TIME LIMITS on migration cases in the federal courts were reintroduced last week by the Attorney General and the Minister for Immigration and Multicultural and Indigenous Affairs, Senator Amanda Vanstone.
The Migration Amendment (Judicial Review) Bill 2004 is the first stage of the Australian Government’s response to the recommendations of the Migration Litigation Review, established to report on measures for the more efficient handling of migration cases.
Concern about the increased volume of migration cases, the related delays in court proceedings, and the low success rate of this sort of litigation led to the recent changes.
But Glenn Ferguson, executive member of the International Law Section of the Law Council of Australia, told Lawyers Weekly the Council feared that the time limits may prove to be counter-productive.
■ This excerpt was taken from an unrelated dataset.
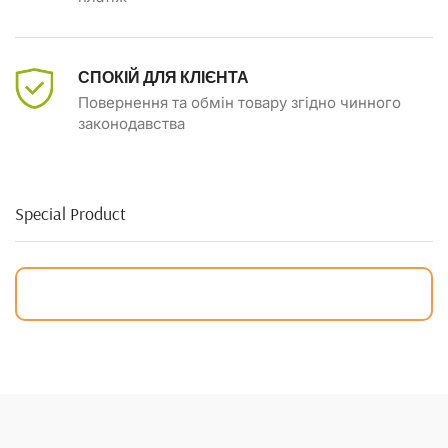
СПОКІЙ ДЛЯ КЛІЄНТА
Повернення та обмін товару згідно чинного
законодавства
Special Product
In January, the A-G was concerned that the High Court was overburdened by self-represented litigants. But these new time limits, Ferguson argued, “could mean that self-represented litigants might go straight to the High Court”. That this could make more work for the High Court was a concern of the Law Council.
Referring to a report conducted last year by Hilary Penfold for the government, Ferguson said that it has not been made public what the findings were. No-one had an opportunity to review these findings, he said.
“We think this should be realised and I think really our position is that the Senate should be called upon for the current amendments to be reviewed to the legal constitution committee,” Ferguson said. Concerned the Penfold findings had not been taken into account, Ferguson said they needed to be looked at in more detail.
In an alleged attempt to demonstrate the Government’s commitment to implement effective reforms to the migration litigation system, the measures proposed in the Bill will be implemented as soon as possible, Ruddock said.